Yeol Eum is very much a natural concert pianist. She possesses the rare combination of technical skill, musicality, and the love of performance, of being in the moment. When she is at her best, her playing sounds "fresh" or spontaneous but at the same time completely under control. Her performances rarely spill over the structural framework of the music she is playing; she is more than the typical barn-storming whirlwind pianist. Even when she is milking some melodic line in a piece, she holds the other voices or accompanying parts in her mind simultanesouly. Her preference in repertoire seems to be extroverted music with many interesting ideas working in quick succession (she may get bored easily--I would love to hear her run through the major Beethoven variation sets). Many of the choices in her Cliburn disc and in her Internet videos have a "carnivalesque" quality to them. When she was featured on this Israeli television program, she performed a transcription of the scherzo movement of Tchaikovsky's Pathetique symphony, a 20th century ragtime reworking of Chopin, and another unidentified piece involving audience participation and whistling with an oom-pah jazz ryhthm in the left hand.
There are very few recordings by Yeol Eum available in the US. Her Cliburn Competition disc contains Haydn's Sonata No. 58, Barber's Sonata for Piano, Debussy's Preludes Book I, and a Godowsky transcription of Die Fledermaus by Johann Strauss II:

The Haydn Sonata is excellent. The first movement contains crisp fingerwork within a sparse, skeletal variation structure. Yeol Eum seems to relish the change of scenery every six or twelve measures (not sure what the time signature is). The second movement is a halting allegro with some very pianistically effective passages that Yeol Eum digs into with sharp technical precision.
The Barber Sonata is an interesting work in many ways, but ultimately in my opinion a somewhat flat composition. The sonata consists of four rather unconnected movements, which may have been why Yeol Eum chose it. The first movement is a very Scriabin-esque monolith with contrasting themes of crashing, dotted octaves and a mystical two-bar right hand leitmotif interspersed with disjointed and fragmentary dappling in the upper register. Yeol Eum's version is quite dark, emphasizing the drama and intensity of the octave dominant sections and the foreboding of the sections carrying the leitmotif. Some of the polyphony in her version is lost. The short scherzo-like second movement is also weighed down to some degree here, although it could be argued that Yeol Eum's approach tries for a consistent point of view through the work.

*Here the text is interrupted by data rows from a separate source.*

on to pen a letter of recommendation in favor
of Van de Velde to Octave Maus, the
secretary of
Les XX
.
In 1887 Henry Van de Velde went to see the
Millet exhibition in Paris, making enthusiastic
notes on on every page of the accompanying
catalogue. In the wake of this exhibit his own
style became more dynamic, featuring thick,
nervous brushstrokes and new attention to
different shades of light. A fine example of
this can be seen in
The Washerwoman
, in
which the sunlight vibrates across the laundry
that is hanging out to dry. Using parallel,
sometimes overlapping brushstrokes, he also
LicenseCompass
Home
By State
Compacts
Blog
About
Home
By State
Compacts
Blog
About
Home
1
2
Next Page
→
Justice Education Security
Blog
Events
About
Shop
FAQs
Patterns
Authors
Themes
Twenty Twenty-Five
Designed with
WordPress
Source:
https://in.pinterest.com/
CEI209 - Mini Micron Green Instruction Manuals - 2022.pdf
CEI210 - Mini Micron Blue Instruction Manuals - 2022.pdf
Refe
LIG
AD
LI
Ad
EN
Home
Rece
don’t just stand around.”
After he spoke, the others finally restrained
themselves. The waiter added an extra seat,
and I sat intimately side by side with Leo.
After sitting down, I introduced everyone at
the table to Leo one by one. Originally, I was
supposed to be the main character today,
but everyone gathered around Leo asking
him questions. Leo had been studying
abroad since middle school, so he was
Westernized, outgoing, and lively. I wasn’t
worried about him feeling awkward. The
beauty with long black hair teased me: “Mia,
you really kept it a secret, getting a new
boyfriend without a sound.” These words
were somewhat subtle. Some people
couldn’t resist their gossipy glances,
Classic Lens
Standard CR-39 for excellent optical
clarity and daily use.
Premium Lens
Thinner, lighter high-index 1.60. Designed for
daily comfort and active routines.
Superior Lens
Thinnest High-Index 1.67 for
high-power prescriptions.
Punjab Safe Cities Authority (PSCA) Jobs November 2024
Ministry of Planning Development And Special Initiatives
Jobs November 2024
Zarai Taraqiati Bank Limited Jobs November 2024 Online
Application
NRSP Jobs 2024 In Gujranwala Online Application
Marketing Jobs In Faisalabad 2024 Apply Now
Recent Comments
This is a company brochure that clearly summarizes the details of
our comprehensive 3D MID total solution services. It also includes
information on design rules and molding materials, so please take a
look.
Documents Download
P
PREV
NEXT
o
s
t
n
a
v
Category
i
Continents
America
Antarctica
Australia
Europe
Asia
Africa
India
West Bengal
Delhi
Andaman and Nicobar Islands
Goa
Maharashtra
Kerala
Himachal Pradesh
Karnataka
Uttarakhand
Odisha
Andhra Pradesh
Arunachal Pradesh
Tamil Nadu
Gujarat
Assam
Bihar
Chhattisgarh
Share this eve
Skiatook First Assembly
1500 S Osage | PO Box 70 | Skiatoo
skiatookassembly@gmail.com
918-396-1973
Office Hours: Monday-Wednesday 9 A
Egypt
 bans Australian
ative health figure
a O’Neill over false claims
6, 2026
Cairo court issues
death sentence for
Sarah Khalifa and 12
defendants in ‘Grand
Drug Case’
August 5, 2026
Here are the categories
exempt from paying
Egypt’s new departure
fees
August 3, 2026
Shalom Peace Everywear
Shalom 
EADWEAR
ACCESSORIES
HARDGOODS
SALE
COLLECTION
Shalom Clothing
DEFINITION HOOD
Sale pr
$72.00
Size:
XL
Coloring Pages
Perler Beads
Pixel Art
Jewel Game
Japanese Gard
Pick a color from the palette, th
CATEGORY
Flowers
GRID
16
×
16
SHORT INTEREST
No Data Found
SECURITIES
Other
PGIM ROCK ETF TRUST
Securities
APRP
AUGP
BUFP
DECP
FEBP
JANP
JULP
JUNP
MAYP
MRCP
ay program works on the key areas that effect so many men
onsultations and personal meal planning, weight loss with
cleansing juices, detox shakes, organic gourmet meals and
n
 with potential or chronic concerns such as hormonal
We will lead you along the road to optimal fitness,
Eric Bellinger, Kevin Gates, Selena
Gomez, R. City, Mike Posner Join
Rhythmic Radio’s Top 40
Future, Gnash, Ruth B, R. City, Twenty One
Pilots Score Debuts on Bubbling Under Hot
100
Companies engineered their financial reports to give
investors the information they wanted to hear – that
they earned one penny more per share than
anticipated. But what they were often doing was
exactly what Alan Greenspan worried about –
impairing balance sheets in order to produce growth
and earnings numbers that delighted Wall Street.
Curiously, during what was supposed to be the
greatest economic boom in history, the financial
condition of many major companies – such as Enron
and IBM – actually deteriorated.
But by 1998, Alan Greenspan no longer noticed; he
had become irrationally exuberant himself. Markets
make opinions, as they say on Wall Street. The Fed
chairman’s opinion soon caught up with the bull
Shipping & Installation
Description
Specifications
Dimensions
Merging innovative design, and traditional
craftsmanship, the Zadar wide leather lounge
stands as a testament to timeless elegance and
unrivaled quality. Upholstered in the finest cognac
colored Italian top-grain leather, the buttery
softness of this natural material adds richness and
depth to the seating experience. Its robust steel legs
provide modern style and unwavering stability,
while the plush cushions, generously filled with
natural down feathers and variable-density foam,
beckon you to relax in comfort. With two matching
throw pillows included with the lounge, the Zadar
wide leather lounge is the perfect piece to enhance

The third movement--a slowly building adagio with a plodding, almost despondent bass line and several short themes weaving in and out of each other--works fairly well here: the plaintive nature of the movement lends itself to an emotional interpretation. When the drunken lurching of the piece snowballs to a spray of multiple-octave blocked chords, Yeol Eum is not shy about destroying the piano. She is not one to waste a good climax. The final movement is designated a fugue, and remains true to that designation for about a minute and a half before wandering off into increasingly capricious, and increasingly pyrotechnic, textures and modes. At about the 3 1/2 minute mark, it becomes obvious that compositional structure for Yeol Eum is not quite as important as the opportunity to shoot flames out of the back end of the Steinway.
Yeol Eum's Preludes are a tangible, material Debussy. She does not fully commit to impressionism, which may make these performances sound weak to some or more palatable to others. The Godowsky transcription is carousel music, in this instance played with particular broadness of feeling. I would venture to say that this is Yeol Eum's statement piece: there is very little actual music here, just joyful, empty, shameless virtuosity. Up and down, up and down, and up and down again...
For balance, Yeol Eum performed all of Chopin's Op. 25 Etudes at the Rubinstein Competition in 2005 here. These are wonderfully controlled, wonderfully expressive readings that show a very capable serious side to Yeol Eum as a pianist.